Afb. 5: Hoe meer genen er fasevariëren, hoe meer verschillende varianten er in een populatie van bacteriën kunnen ontstaan. In dit voorbeeld kun je zien dat wanneer er 4 fasevariërende genen aanwezig zijn, er al gauw 16 verschillende varianten mogelijk zijn, die ieder een eigen combinatie van de vier eiwitten op hun oppervlak tot expressie brengen klik op de afbeelding voor een grotere versie
De fasevariërende genen coderen voor allerlei eiwitten en structuren die voornamelijk op het oppervlak van de bacterie zitten. Ze hebben functies bij de opname van voedingsstoffen, zoals ijzer, en zijn betrokken bij allerlei andere interacties tussen Neisseria en de gastheer. Een voorbeeld van dergelijke eiwitten zijn de zogenaamde Opa-eiwitten. De expressie van bepaalde combinaties van verschillende Opa-eiwitten maakt dat de bacterie een voorkeur heeft voor het hechten aan epitheelcellen die de luchtwegen bekleden, aan endotheelcellen van bloedvaten, of juist aan de witte bloedcellen van het afweersysteem van de gastheer. Afhankelijk van waar de bacterie zich bevindt, is het wel of niet voordelig om bepaalde combinaties van Opa-eiwitten tot expressie te brengen. Want als de bacterie in de luchtwegen zit, hoeft hij zich niet te hechten aan endotheelcellen. Maar als hij in het bloed zit kan hij dat juist beter wel doen.
Een ander voorbeeld is het lipopolysaccharide (LPS), een belangrijke component van de celwand van de Neisseria bacterie. Door middel van fasevariatie kan de samenstelling van het LPS worden gevarieerd, en bestaan dus verschillende varianten in een populatie van Neisseria’s, met elk een eigen LPS-vorm. Een van deze varianten, de L8 variant, is bijvoorbeeld beter in staat om gastheercellen binnen te dringen, dan drie andere varianten (L3, L7, en L9), die een ander LPS-vorm hebben. Deze drie zijn juist weer beter beschermd tegen de dodelijke acties van het afweersysteem in het bloed. Uit onderzoek in muizen blijkt inderdaad dat de L8 variant van Neisseria zich vooral bevindt in de bovenste luchtwegen, waar de eigenschap ‘binnendringen’ heel nuttig kan zijn. De drie andere varianten zitten vooral in het bloed van een geïnfecteerde muis, waar bescherming tegen het afweersysteem in het bloed juist heel nuttig is.
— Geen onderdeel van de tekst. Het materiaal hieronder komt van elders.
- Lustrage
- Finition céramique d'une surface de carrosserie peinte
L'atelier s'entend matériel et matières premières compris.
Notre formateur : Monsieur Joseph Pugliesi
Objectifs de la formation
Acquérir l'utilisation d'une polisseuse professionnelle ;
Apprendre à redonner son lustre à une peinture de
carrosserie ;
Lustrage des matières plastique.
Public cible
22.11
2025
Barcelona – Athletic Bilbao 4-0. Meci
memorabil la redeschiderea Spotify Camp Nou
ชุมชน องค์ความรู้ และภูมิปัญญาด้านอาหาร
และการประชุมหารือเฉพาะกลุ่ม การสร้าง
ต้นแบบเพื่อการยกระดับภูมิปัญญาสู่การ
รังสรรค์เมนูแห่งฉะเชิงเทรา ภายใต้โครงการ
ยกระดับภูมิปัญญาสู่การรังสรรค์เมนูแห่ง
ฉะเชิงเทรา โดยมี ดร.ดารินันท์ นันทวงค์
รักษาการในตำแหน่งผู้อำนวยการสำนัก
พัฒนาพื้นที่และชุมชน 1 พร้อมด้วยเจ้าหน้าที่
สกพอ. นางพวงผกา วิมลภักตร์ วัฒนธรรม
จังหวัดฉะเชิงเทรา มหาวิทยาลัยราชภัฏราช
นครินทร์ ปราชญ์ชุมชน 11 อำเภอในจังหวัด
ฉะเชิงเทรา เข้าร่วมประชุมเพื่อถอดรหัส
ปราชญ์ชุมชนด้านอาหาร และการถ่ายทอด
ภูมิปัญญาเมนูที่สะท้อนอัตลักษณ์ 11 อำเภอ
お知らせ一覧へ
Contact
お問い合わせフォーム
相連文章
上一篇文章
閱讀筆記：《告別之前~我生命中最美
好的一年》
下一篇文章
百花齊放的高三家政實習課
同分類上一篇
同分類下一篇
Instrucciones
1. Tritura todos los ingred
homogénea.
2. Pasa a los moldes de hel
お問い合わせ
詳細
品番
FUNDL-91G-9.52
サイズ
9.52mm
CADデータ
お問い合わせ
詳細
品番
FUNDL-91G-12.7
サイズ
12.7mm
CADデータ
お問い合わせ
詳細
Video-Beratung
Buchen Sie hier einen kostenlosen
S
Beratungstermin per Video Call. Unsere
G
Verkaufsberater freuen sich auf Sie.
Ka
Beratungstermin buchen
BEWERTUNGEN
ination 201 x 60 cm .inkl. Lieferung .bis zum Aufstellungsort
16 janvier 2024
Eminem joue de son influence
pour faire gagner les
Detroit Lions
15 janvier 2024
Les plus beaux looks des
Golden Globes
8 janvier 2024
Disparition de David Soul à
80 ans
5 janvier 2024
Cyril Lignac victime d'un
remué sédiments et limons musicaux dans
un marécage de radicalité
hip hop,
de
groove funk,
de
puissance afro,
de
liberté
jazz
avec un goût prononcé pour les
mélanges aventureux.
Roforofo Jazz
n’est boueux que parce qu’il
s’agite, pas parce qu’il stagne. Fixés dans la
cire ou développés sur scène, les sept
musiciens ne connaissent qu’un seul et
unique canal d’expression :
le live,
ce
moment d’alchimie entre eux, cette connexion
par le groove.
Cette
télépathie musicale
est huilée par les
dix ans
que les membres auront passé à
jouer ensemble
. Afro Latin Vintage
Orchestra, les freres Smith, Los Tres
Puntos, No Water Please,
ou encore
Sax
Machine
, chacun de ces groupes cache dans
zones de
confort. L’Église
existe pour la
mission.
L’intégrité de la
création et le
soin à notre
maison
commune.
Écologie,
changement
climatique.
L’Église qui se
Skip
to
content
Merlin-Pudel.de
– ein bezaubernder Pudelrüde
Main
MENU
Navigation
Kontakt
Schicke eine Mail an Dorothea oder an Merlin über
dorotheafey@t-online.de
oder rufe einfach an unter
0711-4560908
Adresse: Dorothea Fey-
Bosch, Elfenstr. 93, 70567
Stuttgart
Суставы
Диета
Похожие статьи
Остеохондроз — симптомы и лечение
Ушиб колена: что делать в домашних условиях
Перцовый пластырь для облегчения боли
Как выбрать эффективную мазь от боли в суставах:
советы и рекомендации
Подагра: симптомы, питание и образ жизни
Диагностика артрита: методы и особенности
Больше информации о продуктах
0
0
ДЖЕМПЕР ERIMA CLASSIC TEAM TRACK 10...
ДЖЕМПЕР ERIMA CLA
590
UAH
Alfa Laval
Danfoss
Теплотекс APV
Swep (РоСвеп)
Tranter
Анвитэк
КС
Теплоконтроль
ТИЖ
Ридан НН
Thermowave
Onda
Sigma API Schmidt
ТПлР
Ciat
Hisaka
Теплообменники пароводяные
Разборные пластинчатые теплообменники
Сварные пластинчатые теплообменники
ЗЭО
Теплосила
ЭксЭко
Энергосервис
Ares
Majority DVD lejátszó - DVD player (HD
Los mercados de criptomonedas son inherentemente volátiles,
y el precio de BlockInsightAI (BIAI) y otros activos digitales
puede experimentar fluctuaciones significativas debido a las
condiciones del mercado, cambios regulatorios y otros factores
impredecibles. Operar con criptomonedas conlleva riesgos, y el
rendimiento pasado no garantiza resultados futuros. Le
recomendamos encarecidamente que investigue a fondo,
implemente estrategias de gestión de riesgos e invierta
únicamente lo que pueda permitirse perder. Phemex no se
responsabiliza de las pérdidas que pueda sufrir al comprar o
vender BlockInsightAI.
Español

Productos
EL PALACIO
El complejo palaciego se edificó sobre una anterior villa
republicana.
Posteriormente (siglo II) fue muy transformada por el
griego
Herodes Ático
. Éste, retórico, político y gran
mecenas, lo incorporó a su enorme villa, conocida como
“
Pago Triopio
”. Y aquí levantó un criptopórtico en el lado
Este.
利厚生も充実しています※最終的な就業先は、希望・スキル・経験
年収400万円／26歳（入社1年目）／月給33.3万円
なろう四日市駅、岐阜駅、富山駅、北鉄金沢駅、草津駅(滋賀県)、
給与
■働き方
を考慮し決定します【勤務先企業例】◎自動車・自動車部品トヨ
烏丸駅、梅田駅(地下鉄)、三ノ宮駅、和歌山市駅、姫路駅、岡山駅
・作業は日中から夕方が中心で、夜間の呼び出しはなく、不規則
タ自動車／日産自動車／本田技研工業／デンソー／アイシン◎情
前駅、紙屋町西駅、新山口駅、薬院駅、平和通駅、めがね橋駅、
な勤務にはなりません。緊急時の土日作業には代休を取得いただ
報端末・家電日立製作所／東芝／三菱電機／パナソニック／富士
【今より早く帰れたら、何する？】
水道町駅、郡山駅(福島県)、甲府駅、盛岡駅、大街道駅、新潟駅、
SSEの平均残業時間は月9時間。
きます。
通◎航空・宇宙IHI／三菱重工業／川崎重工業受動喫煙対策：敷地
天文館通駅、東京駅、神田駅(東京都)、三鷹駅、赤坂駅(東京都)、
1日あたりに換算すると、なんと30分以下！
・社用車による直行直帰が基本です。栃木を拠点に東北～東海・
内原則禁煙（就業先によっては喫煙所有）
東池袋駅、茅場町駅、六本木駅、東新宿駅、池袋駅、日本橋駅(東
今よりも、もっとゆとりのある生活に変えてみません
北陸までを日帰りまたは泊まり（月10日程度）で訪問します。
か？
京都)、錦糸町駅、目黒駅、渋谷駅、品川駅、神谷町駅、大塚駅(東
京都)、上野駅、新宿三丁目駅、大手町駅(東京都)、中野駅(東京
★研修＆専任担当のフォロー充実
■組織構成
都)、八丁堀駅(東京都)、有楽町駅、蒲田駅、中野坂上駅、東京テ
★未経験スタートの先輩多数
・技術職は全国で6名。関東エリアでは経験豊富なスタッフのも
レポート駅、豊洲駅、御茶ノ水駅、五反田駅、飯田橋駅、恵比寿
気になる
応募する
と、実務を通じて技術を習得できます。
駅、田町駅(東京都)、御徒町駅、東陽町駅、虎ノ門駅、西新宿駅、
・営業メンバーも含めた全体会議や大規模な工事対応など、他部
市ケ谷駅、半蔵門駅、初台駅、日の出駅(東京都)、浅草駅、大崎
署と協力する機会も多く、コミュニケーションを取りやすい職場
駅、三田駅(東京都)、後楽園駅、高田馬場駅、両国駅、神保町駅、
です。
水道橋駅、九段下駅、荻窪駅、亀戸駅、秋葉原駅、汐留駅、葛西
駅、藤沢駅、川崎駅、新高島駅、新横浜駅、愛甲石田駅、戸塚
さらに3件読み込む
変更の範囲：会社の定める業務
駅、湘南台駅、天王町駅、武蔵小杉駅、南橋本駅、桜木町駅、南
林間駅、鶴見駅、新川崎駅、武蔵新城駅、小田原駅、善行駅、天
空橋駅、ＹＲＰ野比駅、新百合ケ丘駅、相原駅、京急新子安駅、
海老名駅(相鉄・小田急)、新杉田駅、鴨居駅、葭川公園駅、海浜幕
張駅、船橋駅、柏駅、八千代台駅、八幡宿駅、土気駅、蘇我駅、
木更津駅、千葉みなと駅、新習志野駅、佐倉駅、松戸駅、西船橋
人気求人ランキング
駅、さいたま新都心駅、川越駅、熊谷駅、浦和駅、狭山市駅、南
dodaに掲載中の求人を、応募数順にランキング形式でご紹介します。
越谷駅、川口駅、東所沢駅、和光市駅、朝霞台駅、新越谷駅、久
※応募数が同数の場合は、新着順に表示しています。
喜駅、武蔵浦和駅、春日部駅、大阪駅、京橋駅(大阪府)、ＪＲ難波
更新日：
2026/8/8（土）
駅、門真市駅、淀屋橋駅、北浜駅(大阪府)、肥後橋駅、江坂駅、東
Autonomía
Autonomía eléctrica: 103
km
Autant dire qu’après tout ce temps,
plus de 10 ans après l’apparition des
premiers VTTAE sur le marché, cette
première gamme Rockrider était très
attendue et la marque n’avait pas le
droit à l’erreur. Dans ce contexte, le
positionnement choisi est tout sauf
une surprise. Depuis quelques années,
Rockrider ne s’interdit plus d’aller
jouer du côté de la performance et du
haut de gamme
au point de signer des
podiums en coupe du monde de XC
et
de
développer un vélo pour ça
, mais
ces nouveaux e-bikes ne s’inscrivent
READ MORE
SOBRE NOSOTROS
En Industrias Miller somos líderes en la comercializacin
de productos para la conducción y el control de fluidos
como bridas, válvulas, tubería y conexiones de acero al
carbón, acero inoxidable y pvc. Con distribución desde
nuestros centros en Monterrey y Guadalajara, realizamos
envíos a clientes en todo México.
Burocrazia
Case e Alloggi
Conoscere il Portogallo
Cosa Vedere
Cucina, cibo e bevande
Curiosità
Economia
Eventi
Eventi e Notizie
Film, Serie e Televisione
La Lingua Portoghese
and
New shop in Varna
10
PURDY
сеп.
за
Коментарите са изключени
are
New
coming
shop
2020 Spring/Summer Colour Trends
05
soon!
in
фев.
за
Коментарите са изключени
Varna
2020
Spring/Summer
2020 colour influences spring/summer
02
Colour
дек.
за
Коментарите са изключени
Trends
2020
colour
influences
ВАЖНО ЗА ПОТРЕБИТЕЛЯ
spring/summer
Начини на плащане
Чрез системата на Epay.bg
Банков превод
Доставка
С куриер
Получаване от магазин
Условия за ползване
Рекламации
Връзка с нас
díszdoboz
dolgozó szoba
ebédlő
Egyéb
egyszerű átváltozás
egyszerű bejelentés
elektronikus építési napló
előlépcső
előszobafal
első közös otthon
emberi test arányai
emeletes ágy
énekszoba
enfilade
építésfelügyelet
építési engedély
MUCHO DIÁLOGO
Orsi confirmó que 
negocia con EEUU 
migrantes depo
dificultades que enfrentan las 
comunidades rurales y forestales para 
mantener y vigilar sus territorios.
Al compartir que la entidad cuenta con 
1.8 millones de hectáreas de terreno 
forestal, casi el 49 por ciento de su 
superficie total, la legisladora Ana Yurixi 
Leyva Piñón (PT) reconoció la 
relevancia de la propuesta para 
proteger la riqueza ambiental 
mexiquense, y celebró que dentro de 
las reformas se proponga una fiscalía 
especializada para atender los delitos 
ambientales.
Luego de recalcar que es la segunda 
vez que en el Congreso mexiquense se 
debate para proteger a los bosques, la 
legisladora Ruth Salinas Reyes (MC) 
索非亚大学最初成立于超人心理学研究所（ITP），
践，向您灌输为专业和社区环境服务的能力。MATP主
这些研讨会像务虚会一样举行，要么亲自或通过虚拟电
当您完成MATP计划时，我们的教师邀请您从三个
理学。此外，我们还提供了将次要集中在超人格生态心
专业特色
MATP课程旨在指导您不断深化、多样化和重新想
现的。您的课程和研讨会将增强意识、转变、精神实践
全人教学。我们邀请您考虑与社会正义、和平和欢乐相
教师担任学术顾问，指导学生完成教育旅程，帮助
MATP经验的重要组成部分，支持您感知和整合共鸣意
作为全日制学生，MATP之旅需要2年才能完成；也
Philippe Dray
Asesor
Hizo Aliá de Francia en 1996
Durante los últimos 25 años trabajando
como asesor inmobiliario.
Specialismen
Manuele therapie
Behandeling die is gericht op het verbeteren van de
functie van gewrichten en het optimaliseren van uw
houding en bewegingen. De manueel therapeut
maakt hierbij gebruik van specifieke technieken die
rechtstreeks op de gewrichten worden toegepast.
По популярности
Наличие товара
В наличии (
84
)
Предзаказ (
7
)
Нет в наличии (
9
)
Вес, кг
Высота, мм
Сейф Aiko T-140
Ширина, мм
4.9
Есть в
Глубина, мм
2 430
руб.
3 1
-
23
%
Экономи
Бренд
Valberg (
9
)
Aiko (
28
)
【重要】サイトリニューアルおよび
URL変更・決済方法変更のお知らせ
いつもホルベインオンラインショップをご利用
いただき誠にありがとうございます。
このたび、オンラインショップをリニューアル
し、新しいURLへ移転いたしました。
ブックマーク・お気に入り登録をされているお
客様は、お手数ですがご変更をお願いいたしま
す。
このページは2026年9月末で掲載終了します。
Efficiënt gebruik van energie en genen
Met behulp van fasevariatie maximaliseren bacteriën hun kansen op het succesvol infecteren van een gastheer en vervolgens te overleven. Tegelijkertijd besparen ze kostbare energie, door deze kansen te verdelen over hun hele populatie. Als een conditie optreedt, waarbij het eiwit nodig is, zal dus het deel van de populatie wat het gen uit heeft staan, minder succes hebben bij het infectieproces, of misschien zelfs dood gaan. Maar door fasevariatie zal toch altijd een deel van de bacteriën het eiwit wel paraat hebben, en deze bacteriën overleven wel. Hoe meer genen fasevariëren, hoe meer verschillende nuttige eigenschappen tegelijkertijd aanwezig kunnen zijn in de populatie, bij een zelfde energieverbruik. Fasevariatie zorgt dus voor een zuinig gebruik van energie en genen. Het stelt bacteriën in staat om zich op een zo efficiënt mogelijke manier voor te bereiden op onverwachte en onvoorspelbare condities.